We used several additional approaches to confirm that IL-2 played an important role in the maintenance of Foxp3 expression in vivo. First, following TCR stimulation, neutralization of IL-2 potentiated the loss of Foxp3 expression. Secondly, iTreg generated from Stat5−/−
mice demonstrated a greater loss of Foxp3 expression than iTreg from WT mice following antigen stimulation in vivo. Lastly, we used a co-transfer model in which antigen-specific iTreg inhibit the expansion of naïve antigen-specific T cells following antigen stimulation. In contrast to the stimulation of iTreg alone, stimulation of iTreg in the presence of effector cells resulted in significant maintenance of Foxp3. Both the maintenance of Foxp3 expression and T suppressor function in vivo were reduced when endogenous IL-2 was neutralized with anti-IL-2. Because optimal TCR and CD28 engagement can induce IL-2-independent cell cycle progression in vivo (27
), depletion of endogenous IL-2 did not inhibit effector T cell proliferation. These results demonstrate that IL-2 is not only essential for the development and homeostasis of nTreg (28
), but that IL-2 produced by T effector cells is also critical for the function of iTreg in vivo.
It is clear from our studies and those of other groups that the conditions for induction of TSDR demethylation are lacking in TGF-β induction cultures in vitro. Both the biologic and molecular signals leading to TSDR demethylation in nTreg and iTreg remain elusive. It is unlikely that the induction of CREB/ATF by TCR stimulation or Stat5 activation by IL-2 stimulation are directly responsible for inducing demethylation as both CREB/ATF and Stat5 only bind to demethylated TSDR (13
). Foxp3 itself is also unlikely to regulate demethylation as Foxp3 in the form of Foxp3-Runx-1-Cbf-β complexes also only bind to the TSDR after demethylation (30
). It thus remains to be determined how the synergistic interaction of IL-2 signals with TCR signals promotes in the induction of TSDR demethylation.

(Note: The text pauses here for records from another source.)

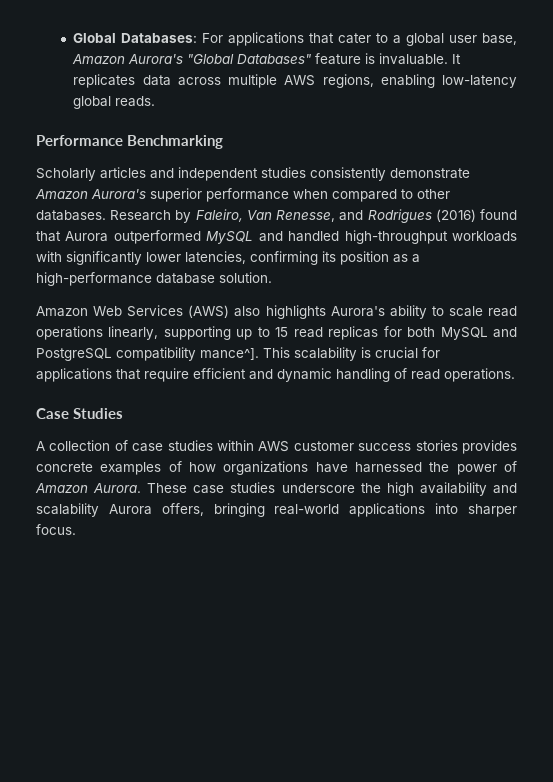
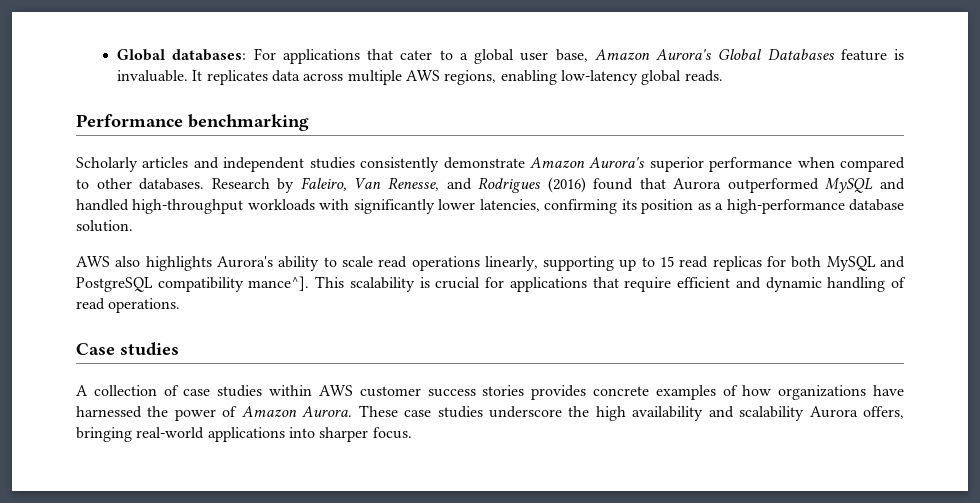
[73,33,198,43] Global Databases: -> [117,49,247,61] Global databases:
[187,54,312,64] "Global Databases" -> [718,49,835,60] Global Databases
[127,135,224,149] Benchmarking -> [188,114,309,131] benchmarking
[36,305,230,318] Amazon Web Services (AWS) -> [76,256,110,267] AWS
[73,408,124,419] Studies -> [120,342,179,356] studies

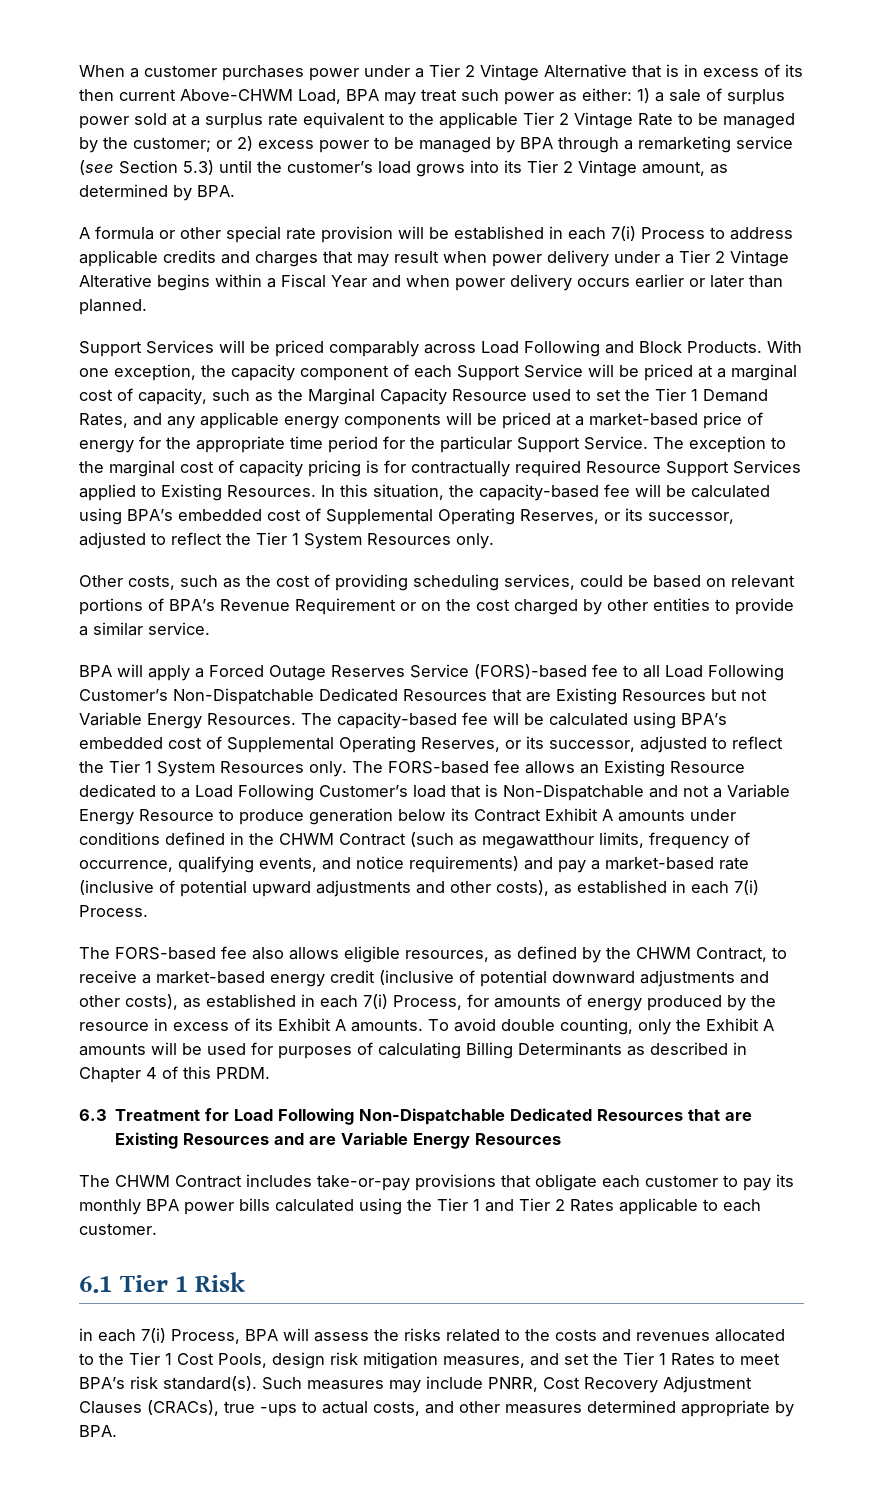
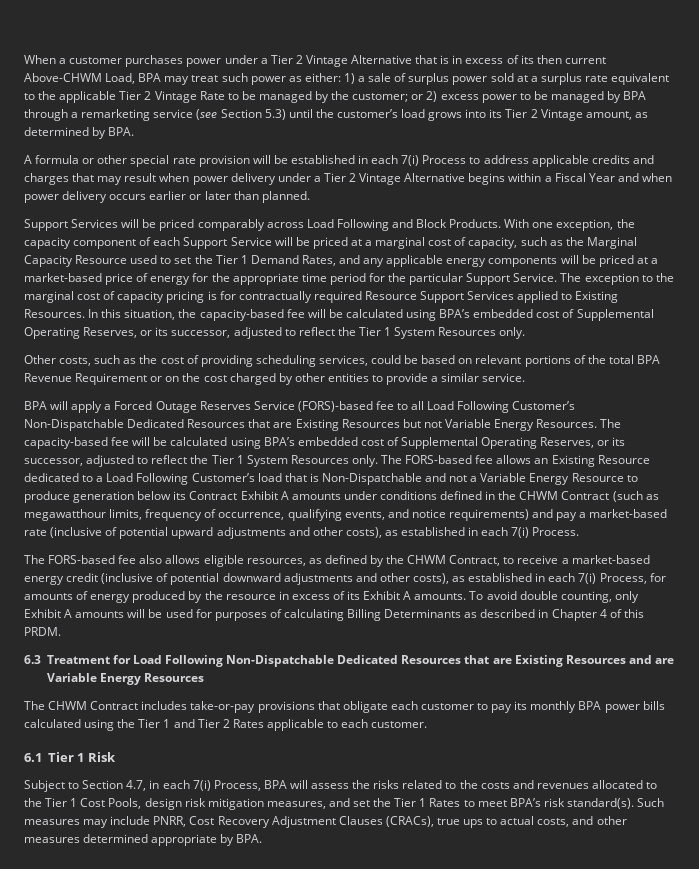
[79,274,152,288] Alterative -> [404,173,466,182] Alternative
[169,599,215,611] BPA’s -> [587,355,660,364] the total BPA
[676,1019,701,1031] the -> (639, 597) none
(246, 1282) none -> [24,780,147,792] Subject to Section 4.7,
[260,1404,297,1417] -ups -> [463,819,484,828] ups

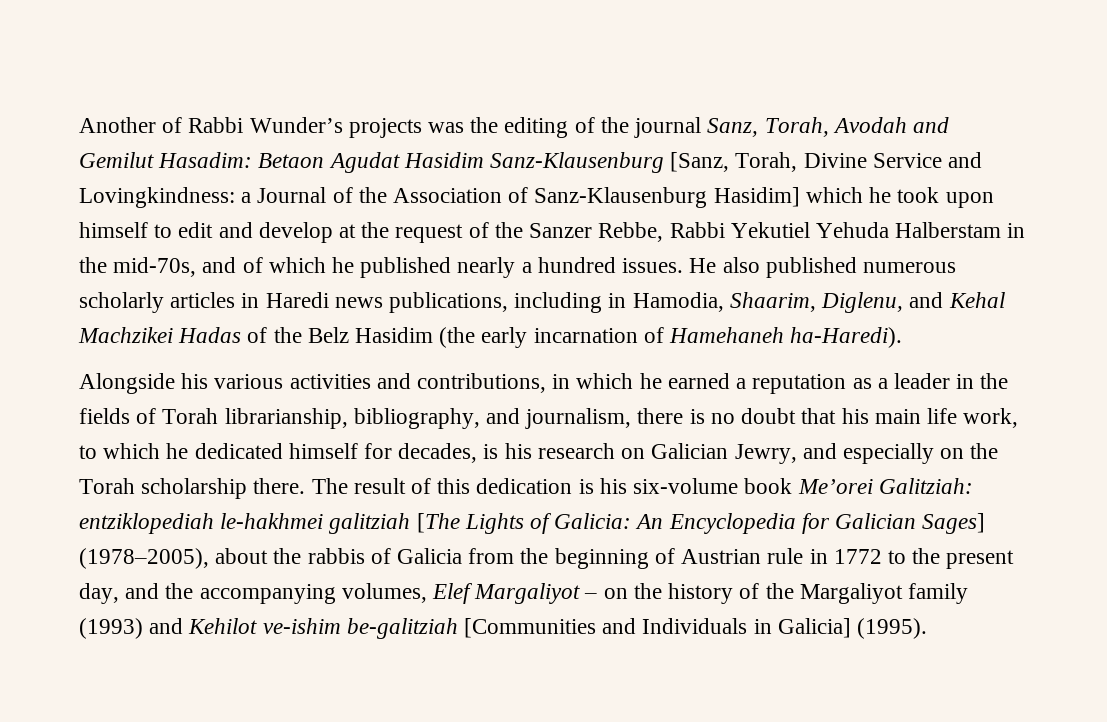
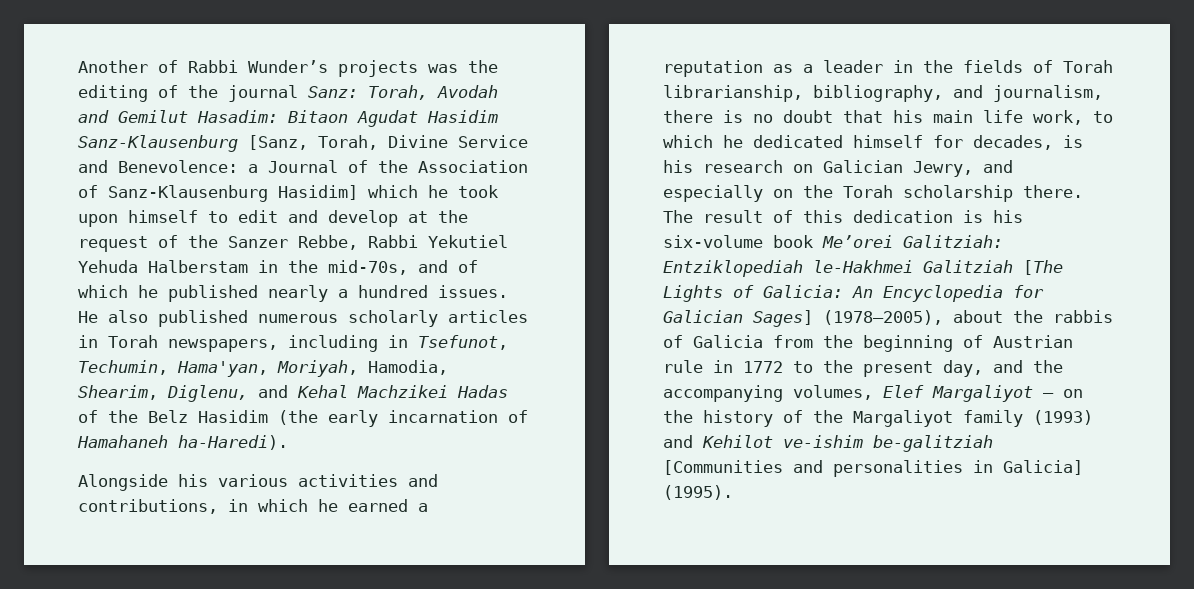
[707,118,759,137] Sanz, -> [308,86,358,98] Sanz:
[258,153,325,168] Betaon -> [288,110,348,123] Bitaon
[79,187,235,208] Lovingkindness: -> [118,160,238,173] Benevolence:
[265,292,816,313] Haredi news publications, including in Hamodia, Shaarim, -> [108,335,508,352] [78,360,448,377] [78,385,158,400] Torah newspapers, including in Tsefunot, Techumin, Hama'yan, Moriyah, Hamodia, Shearim,
[669,327,785,343] Hamehaneh -> [77,435,168,448] Hamahaneh
[79,513,411,534] entziklopediah le-hakhmei galitziah -> [663,260,1013,277] Entziklopediah le-Hakhmei Galitziah
[642,618,748,634] Individuals -> [833,460,963,477] personalities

One major issue that is not resolved by these studies is the development of an optimal protocol for the in vitro generation of iTreg that stably express Foxp3 and concomitantly have a demethylated TSDR. This issue is of greater significance for the generation of human iTreg in vitro as it has been shown that TGF-β stimulation of human cells, while inducing Foxp3 expression, fails to induce functional iTreg (31
). One criticism that has been raised about the in vitro methods used by most investigators is that the result in the rapid induction of Foxp3 expression in the presence of CD28-mediated co-stimulation and proliferation is detrimental to the generation of stable iTreg and that the addition of agents that inhibit the mTOR pathway increases the stability of Foxp3 expression in iTreg generated in vitro (25
). However, it remains to be demonstrated that inhibition of the mTOR pathway results in demethylation of the TSDR. Previous studies have strongly suggested that IL-2 is absolutely required for the generation of iTreg in vitro (32
) and the present studies demonstrate that the administration of IL-2 in vivo can stabilize Foxp3 expression and promote demethylation of the TSDR. It is likely that the success of previous studies (5
) that demonstrated the therapeutic effects of iTreg in several distinct models of autoimmunity was secondary to the production of IL-2 by the autoreactive effector cells. Future studies should address whether IL-2 can function as an adjuvant in vivo for the prevention and treatment of autoimmune disease, graft rejection, or graft versus host disease.